-- Passage given start --
Many of the essays in Music in the Horror Film: Listening to Fear deal
more with how pre-existing music is used in horror film, as opposed to
how a composer composes new music for a film. As a result, there is less
emphasis of the compositional process. It would have been useful if
Lerner had articulated whether this was by design, as I found it to be a
noticeable, if not distracting, trend throughout the volume.
Although not well acquainted with all the films discussed, I had little
trouble following the authors’ discourse on these unfamiliar films. If the
reader is a musician, he or she will most likely find the essays by
Halfyard, Code and Whitesell to be very enjoyable to read without
encountering very many unfamiliar terms. Film scholars who do not
have a strong musical background might likewise enjoy the contributions
by Link, Tompkins and Buhler.
-- Passage given end --
• _Problem to solve_:
Translate this sentence from the book review into Spanish: "Film scholars who do not have a strong musical background might likewise enjoy the contributions by Link, Tompkins and Buhler." The records were taken from a source unrelated to the text.
-- Records start --
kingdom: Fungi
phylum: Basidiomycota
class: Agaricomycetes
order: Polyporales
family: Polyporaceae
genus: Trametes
-- Records end --
-- Records start --
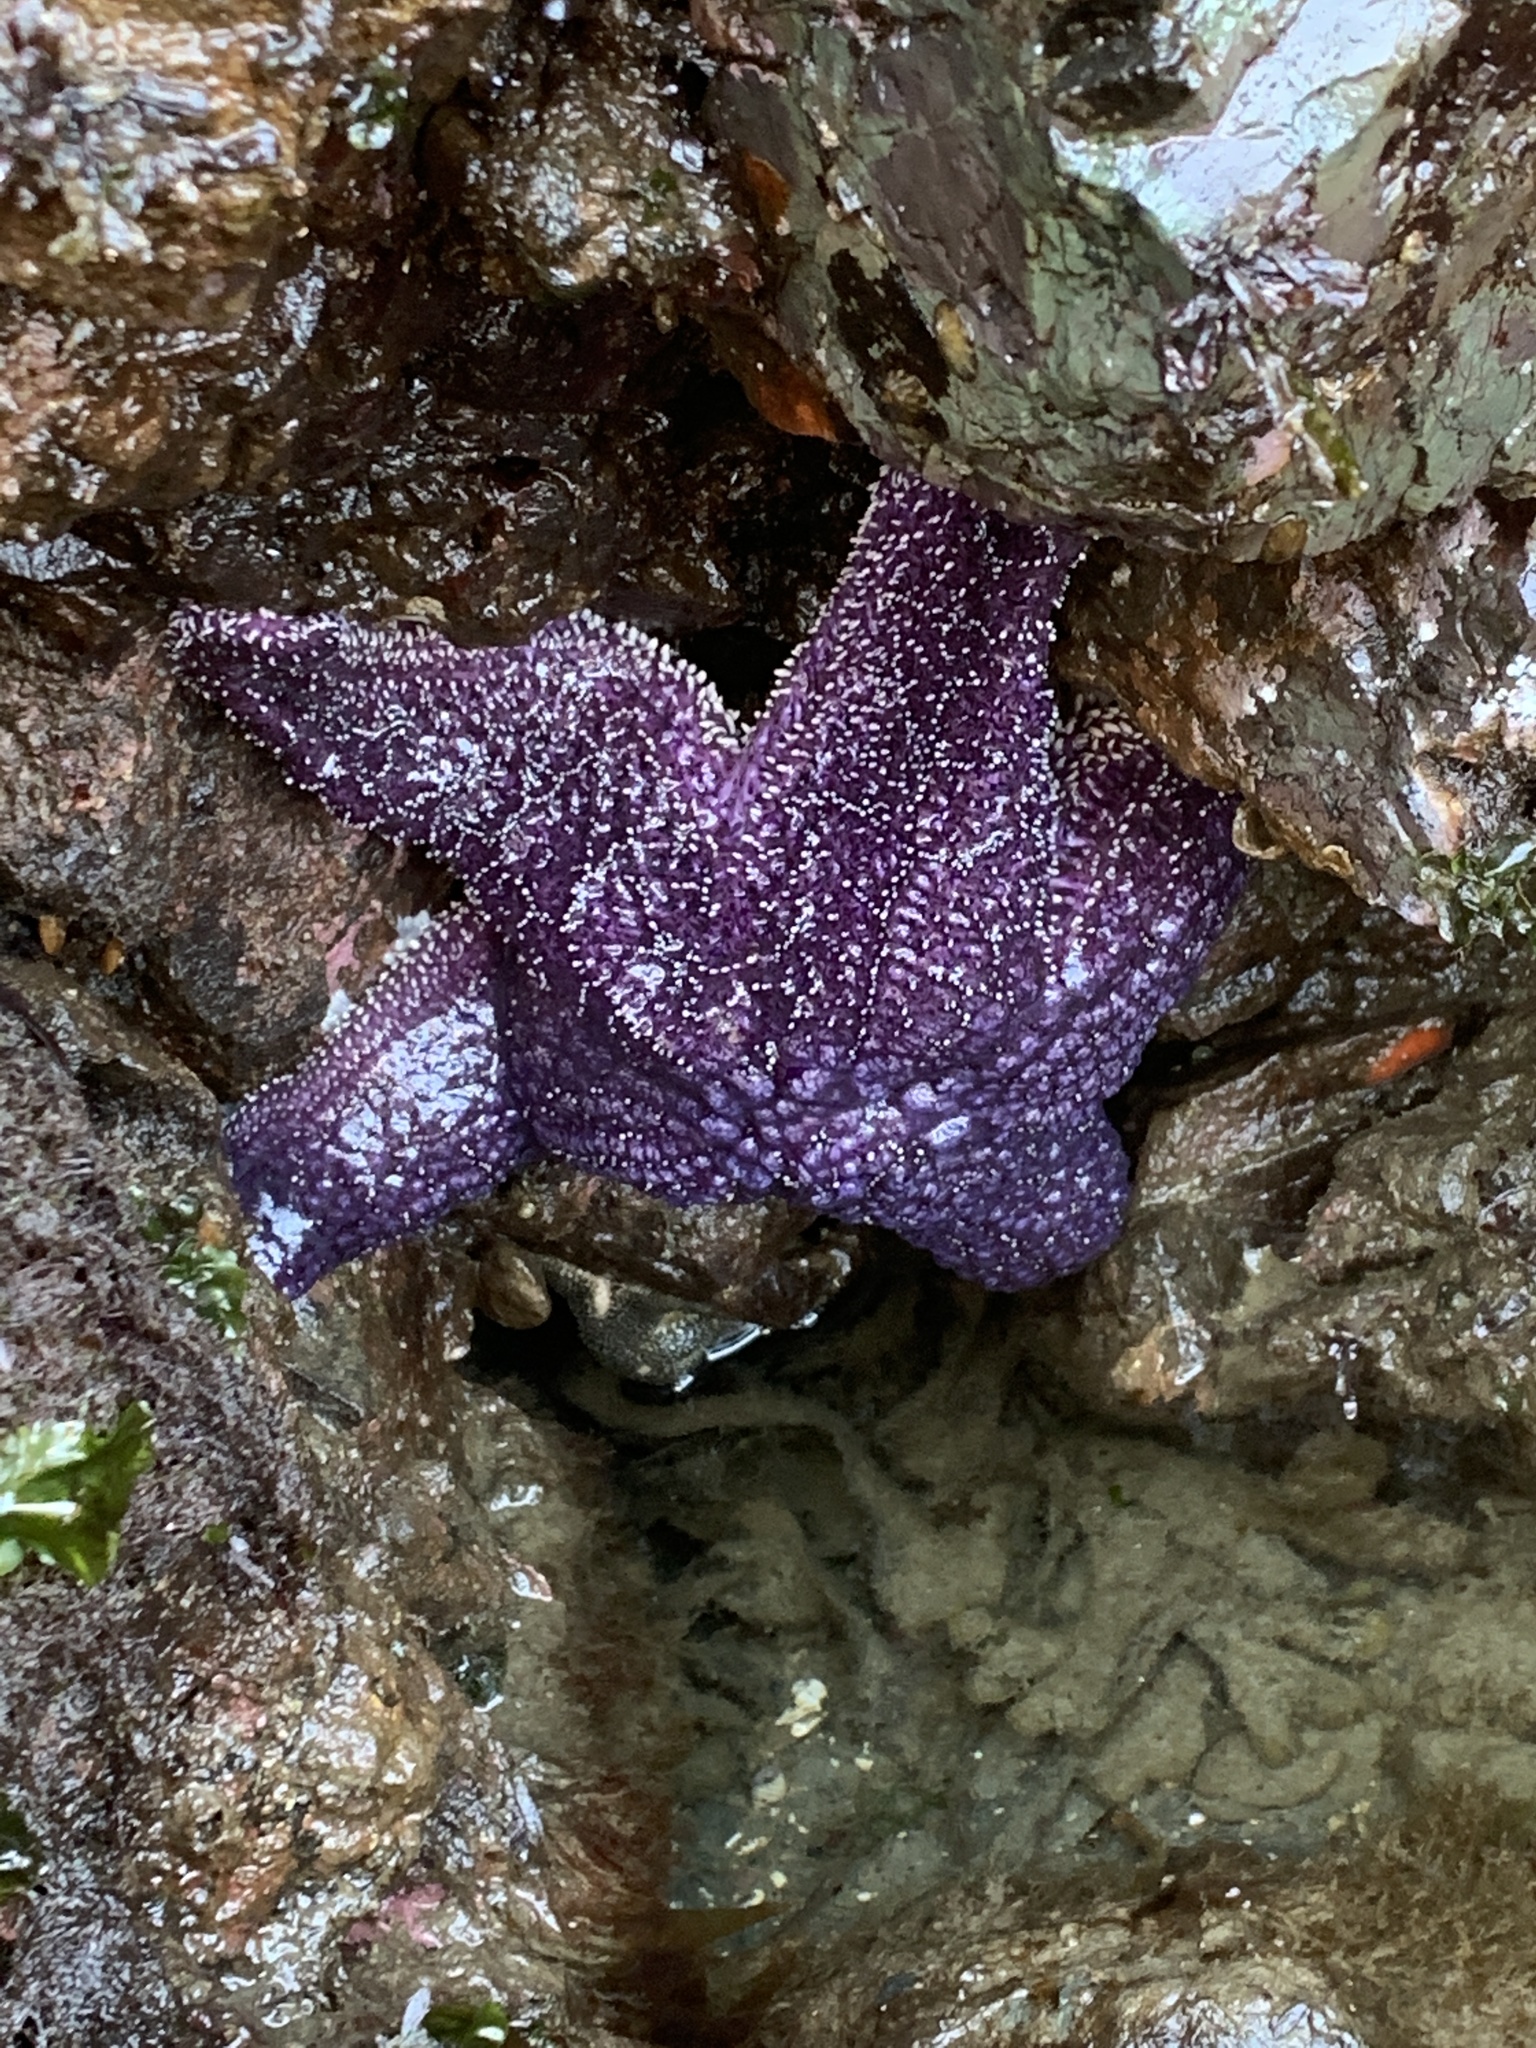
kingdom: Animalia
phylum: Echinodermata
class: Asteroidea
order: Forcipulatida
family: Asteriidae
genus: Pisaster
-- Records end --
-- Records start --
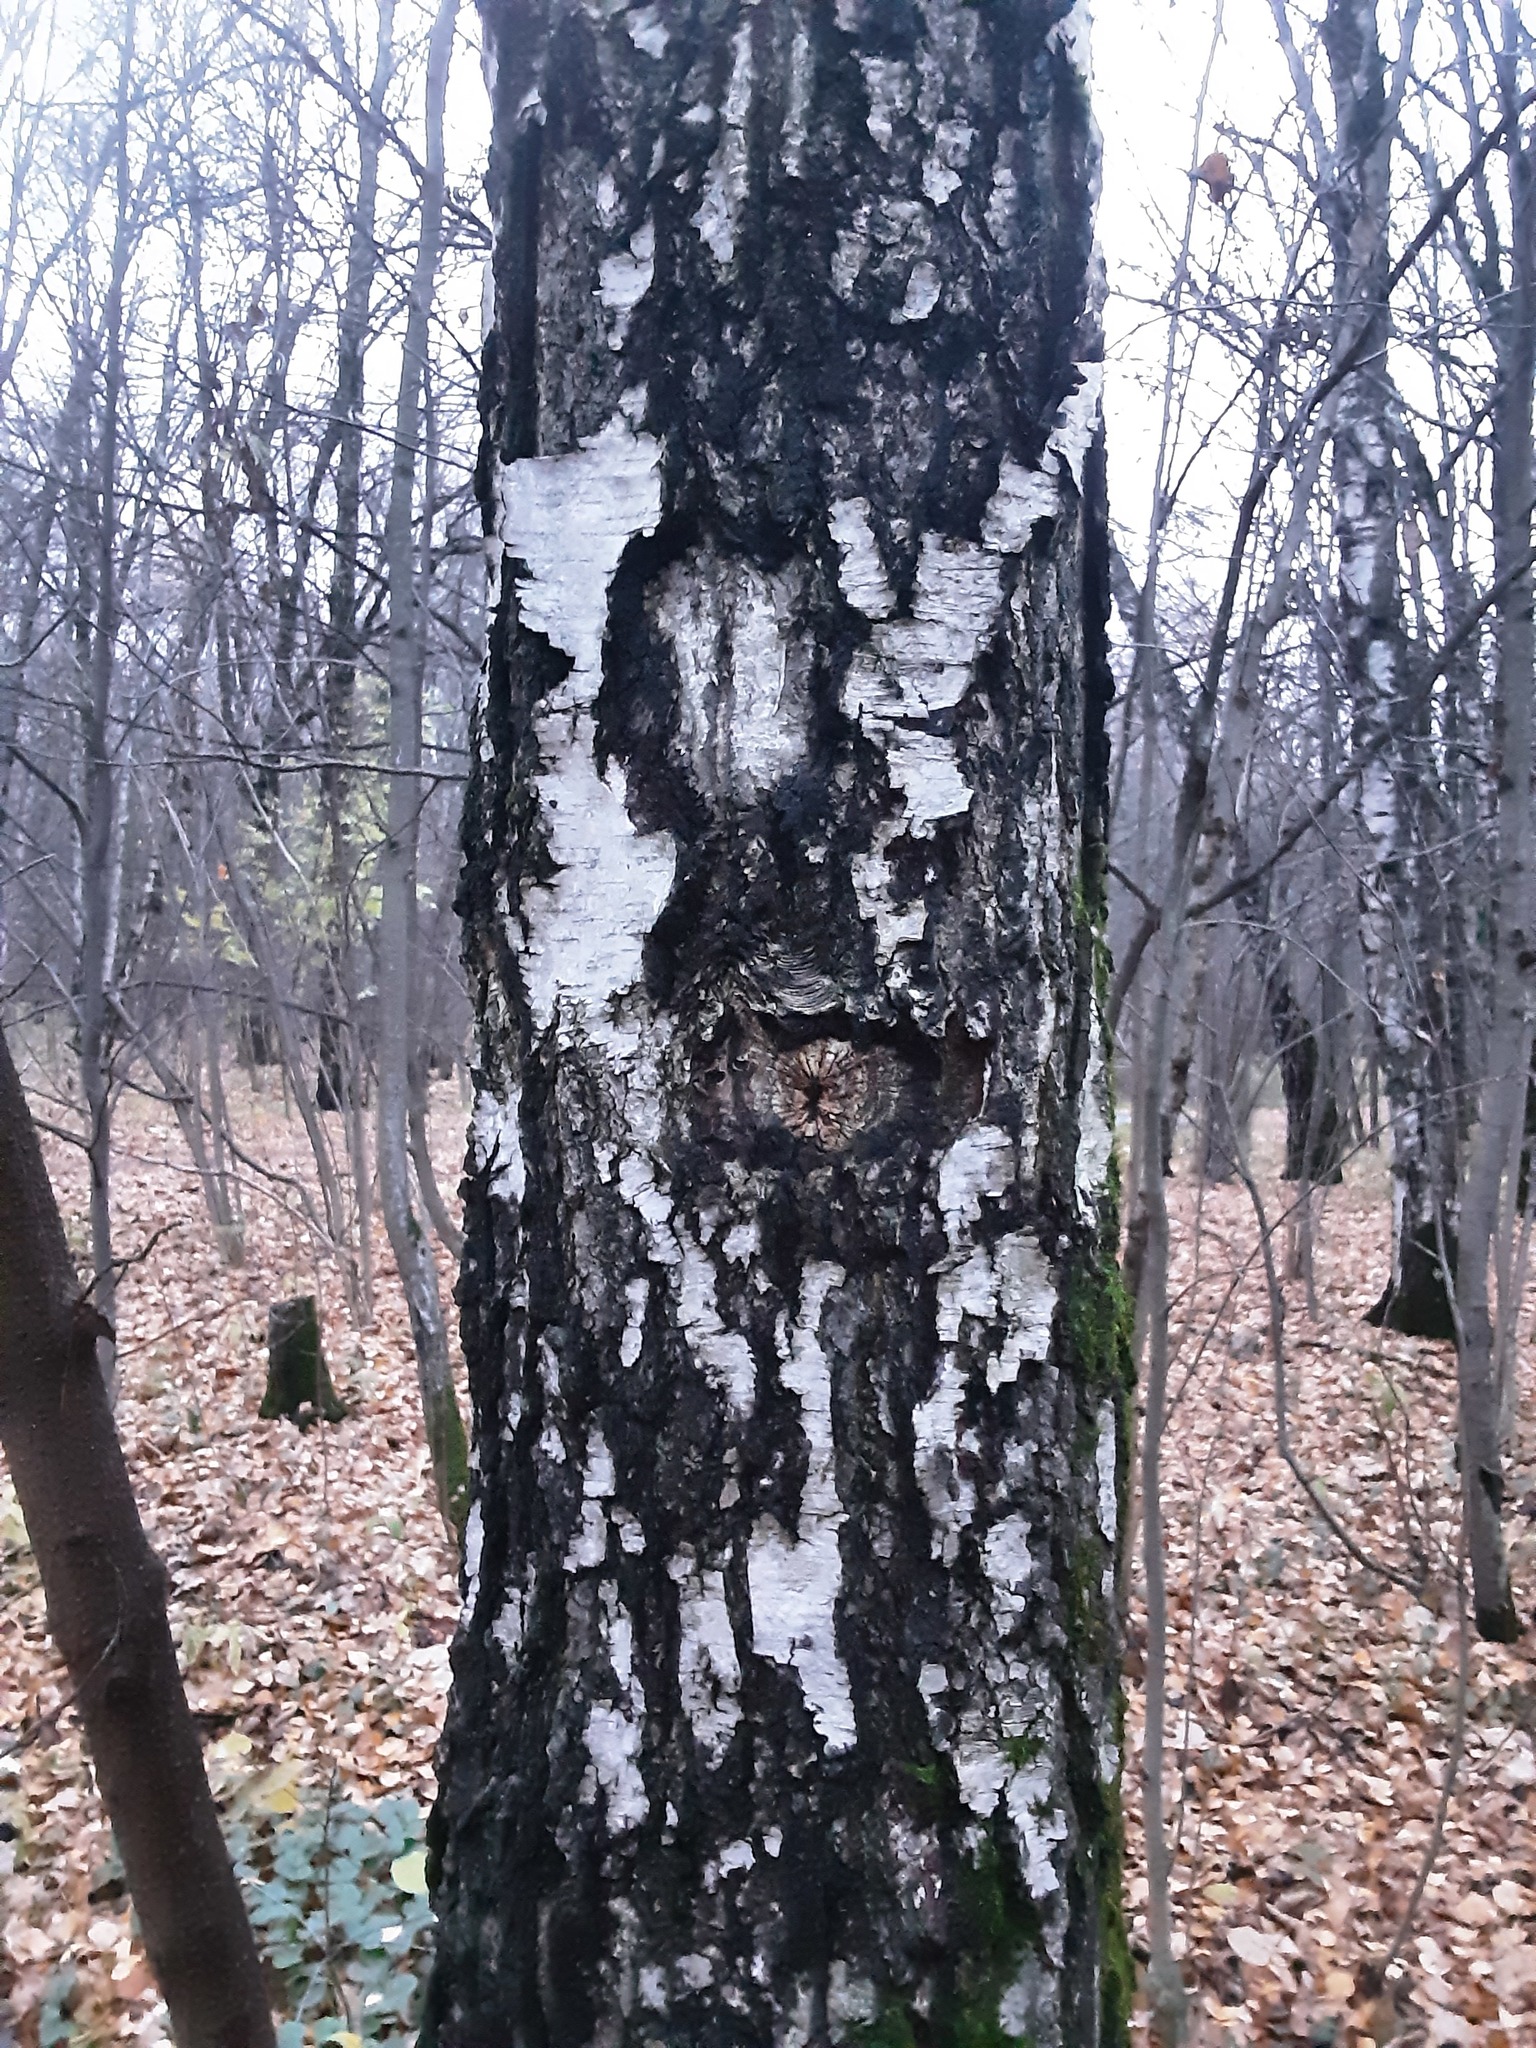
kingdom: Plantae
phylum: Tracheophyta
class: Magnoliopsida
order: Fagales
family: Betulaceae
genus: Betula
-- Records end --
• _Result of the exercise_:
Los estudiosos del cine que no cuentan con una sólida formación musical podrían asimismo disfrutar de las contribuciones de Link, Tompkins y Buhler.